### REQUIRED ACTION
Select every line in the dataset entries below that contains the string "Skywards", and copy each one.

[Dataset entries]
== Segment start ==
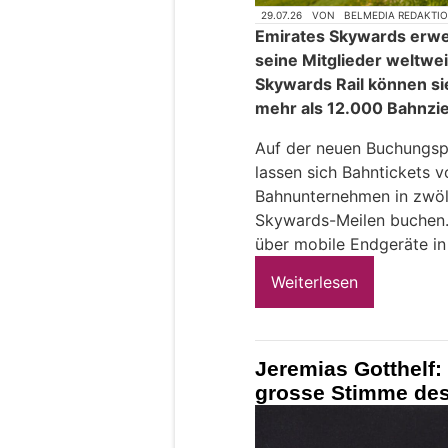
29.07.26
VON
BELMEDIA REDAKTI
Emirates Skywards erwei
seine Mitglieder weltwe
Skywards Rail können sie
mehr als 12.000 Bahnzie
Auf der neuen Buchungsp
lassen sich Bahntickets 
Bahnunternehmen in zwölf
Skywards-Meilen buchen.
über mobile Endgeräte in
Weiterlesen
Jeremias Gotthelf: 
grosse Stimme de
== Segment end ==
### ANSWER TO THE PROBLEM
Emirates Skywards erwei
Skywards Rail können sie
Skywards-Meilen buchen.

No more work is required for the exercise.